Cross-client leakage is the nightmare scenario for multi-tenant agent platforms. If one client’s session state bleeds into another’s, you get silent data exfiltration between customers — prompts, tool outputs, internal documents, and credentials can spill across trust boundaries. AI platforms often reuse servers and long-lived processes for efficiency; a subtle SDK-level bug can turn that efficiency into a liability.

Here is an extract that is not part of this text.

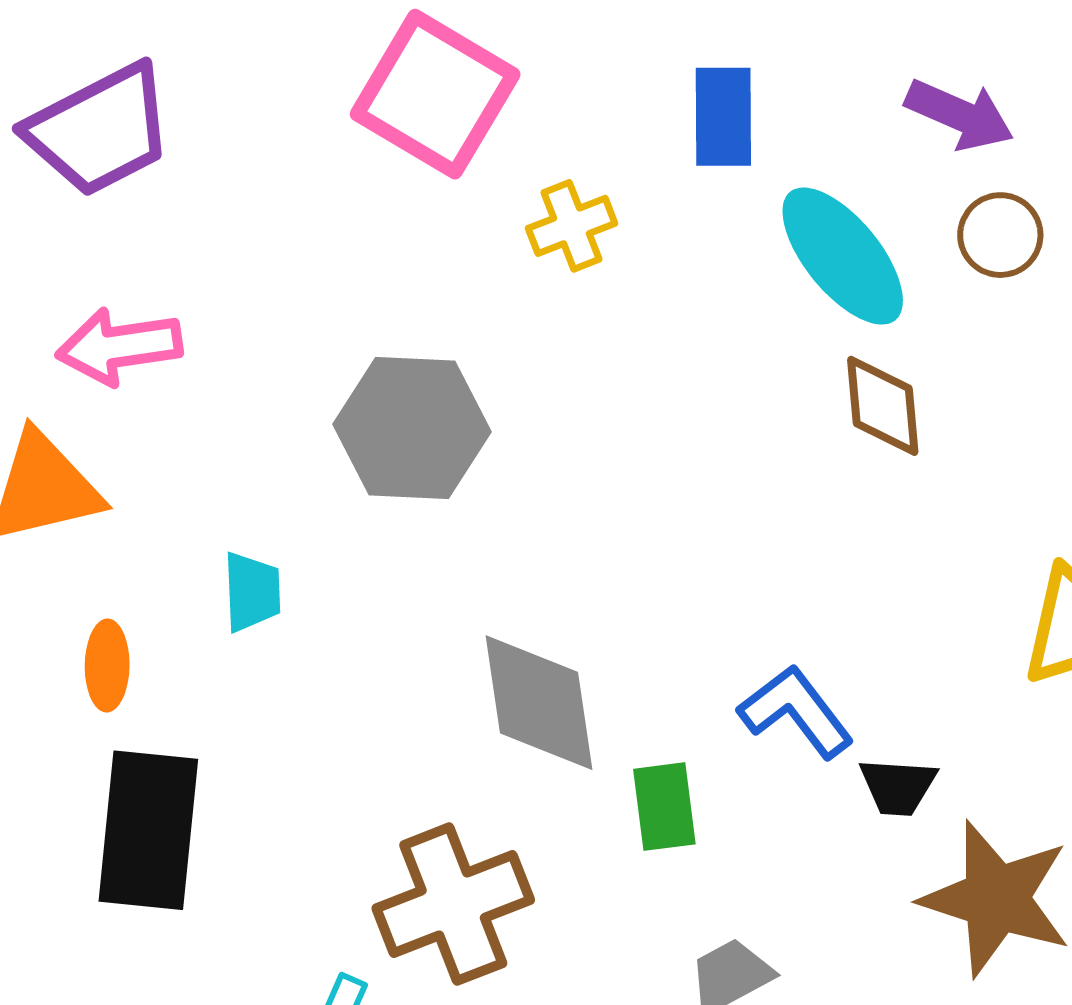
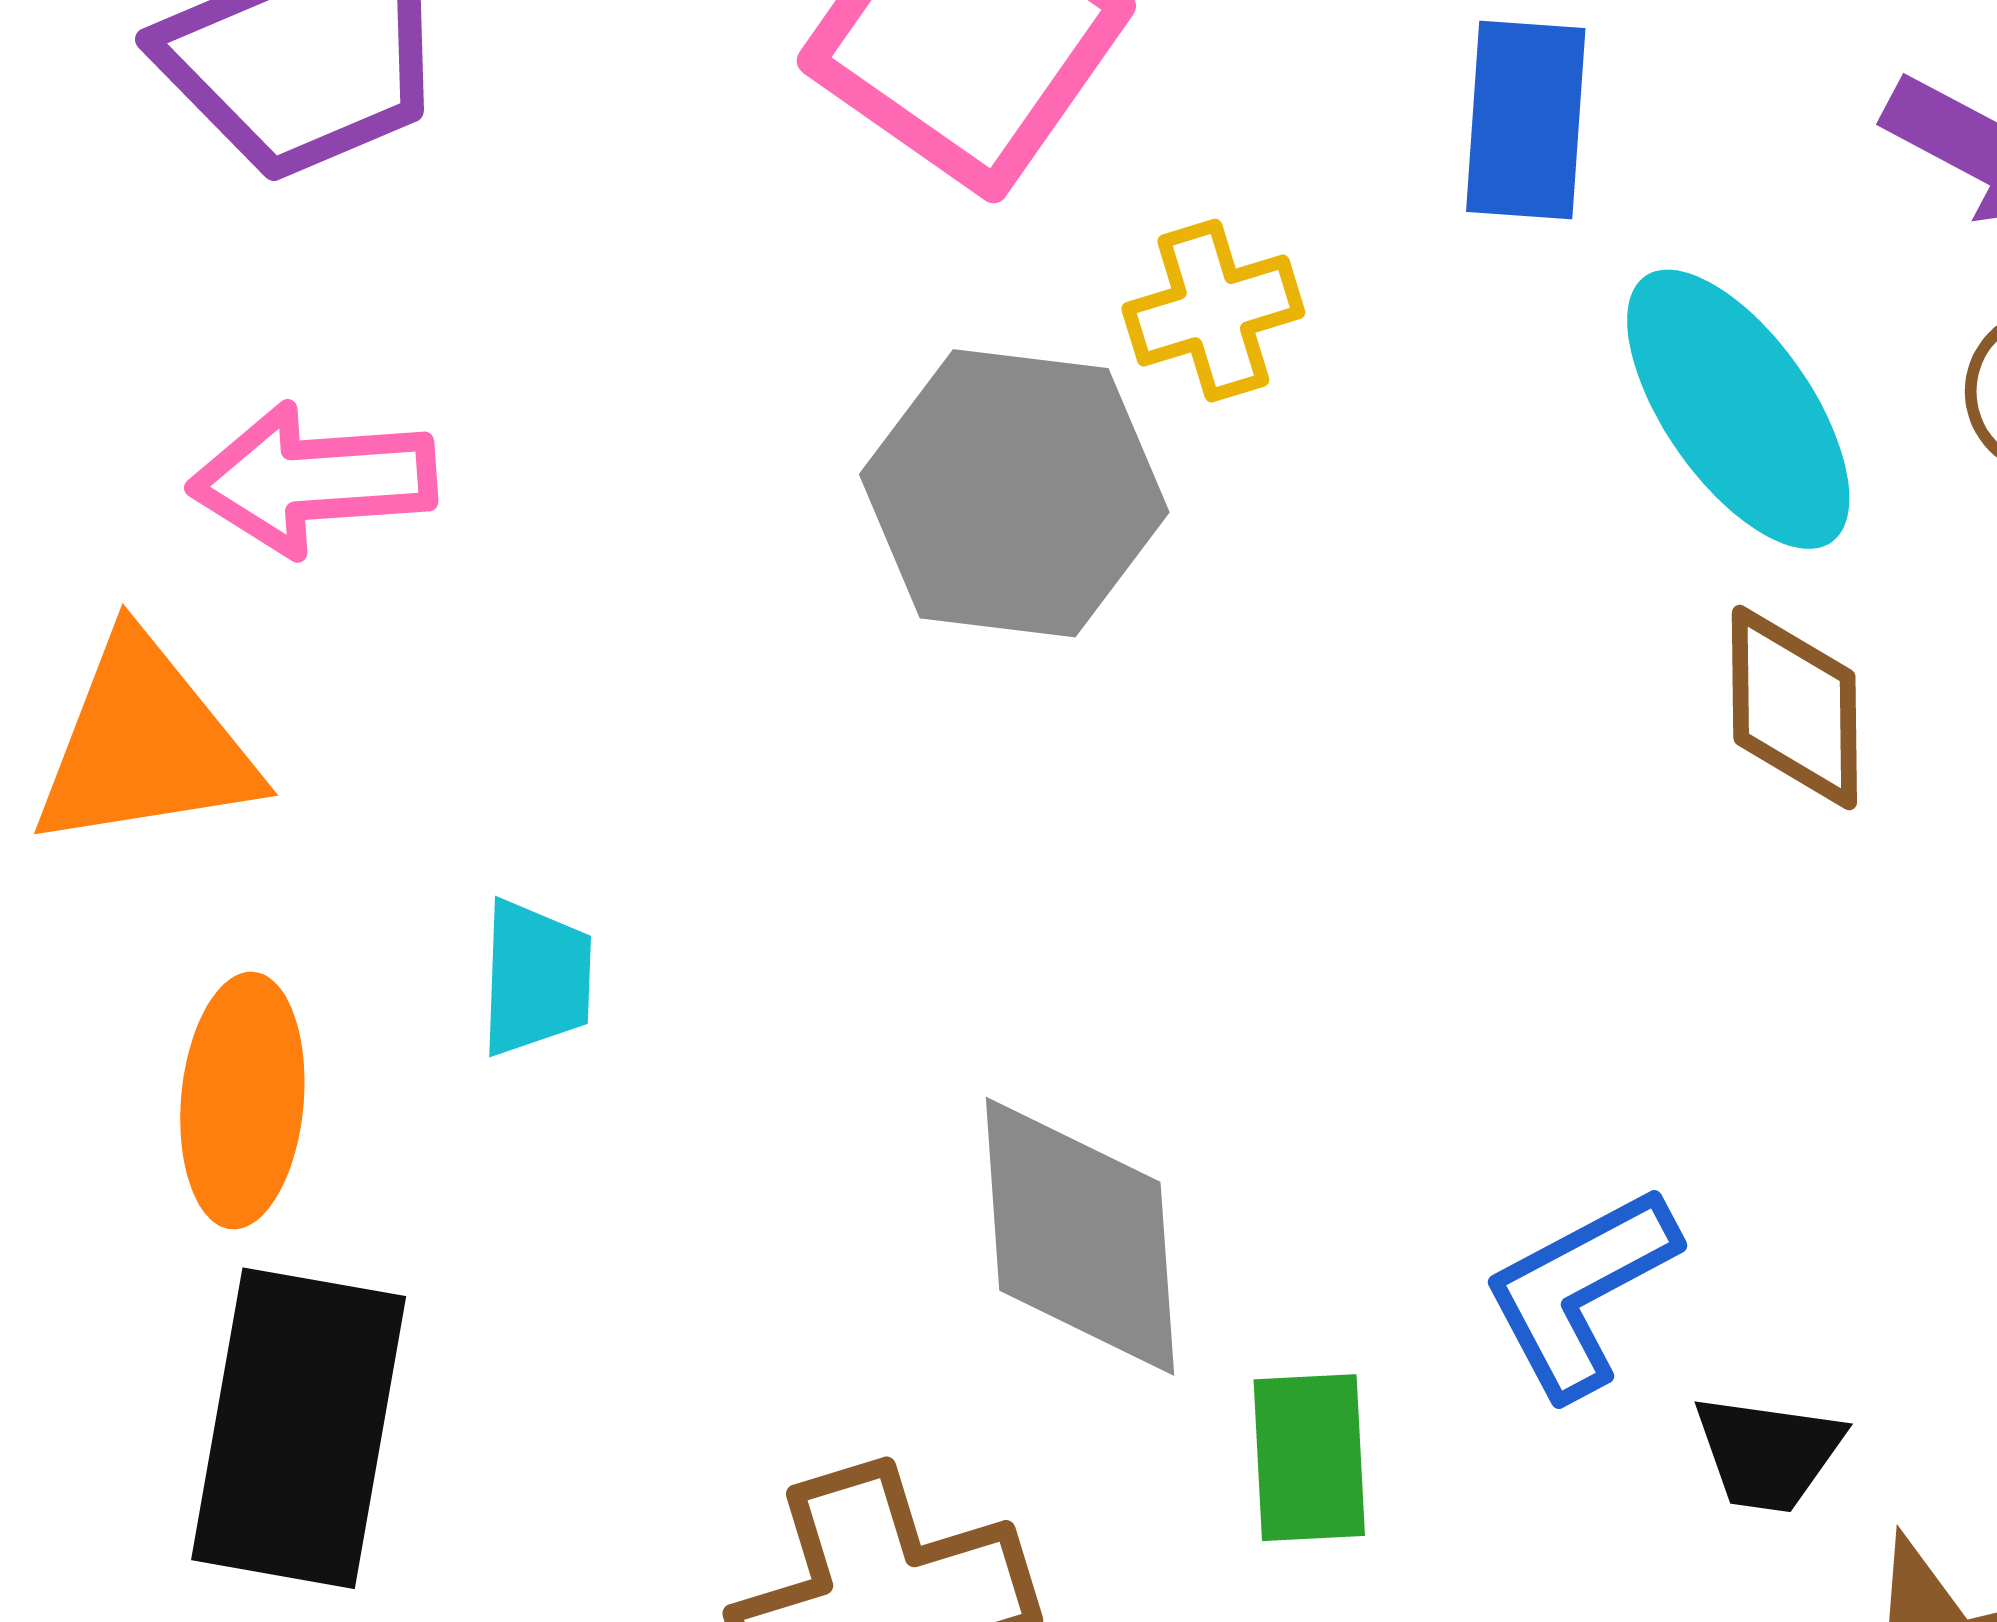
gray hexagon: (412, 428) -> (1014, 493), moved
orange ellipse: (107, 666) -> (242, 1101), size x1.4
blue L-shape: (796, 712) -> (1580, 1291), turned -85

This is particularly dangerous when agents are deployed as shared services. A malicious tenant can probe for leakage, and even small cross-tenant artifacts (like tool call history or cached responses) can be enough to reconstruct sensitive internal context. Once a leak occurs, it isn’t a single exploit — it’s a systemic violation of data isolation, which can trigger regulatory exposure (GDPR, SOC 2, HIPAA depending on customer profile).

Mitigation strategy

Patch to the fixed SDK immediately and treat session isolation as a hard security boundary. Add explicit tenant IDs to logs, make session caches per-tenant/per-request, and run tests that simulate concurrent tenants. Consider process-level isolation for high-sensitivity tenants and avoid shared in-memory caches unless they’re keyed and cryptographically scoped.

Why it matters

  • MCP deployments often serve multiple tenants; leaked tool outputs can expose credentials, prompts, or internal data.
  • Agent systems chain tools together, so a single leak can cascade across downstream actions.
  • Cross-tenant data exposure undermines trust boundaries in AI ops pipelines.

What to do

  • Upgrade: Move to @modelcontextprotocol/sdk v1.26.0+.
  • Isolate clients: Use separate server/transport instances per client connection.
  • Monitor: Alert on mismatched request/response IDs or unexpected tool outputs.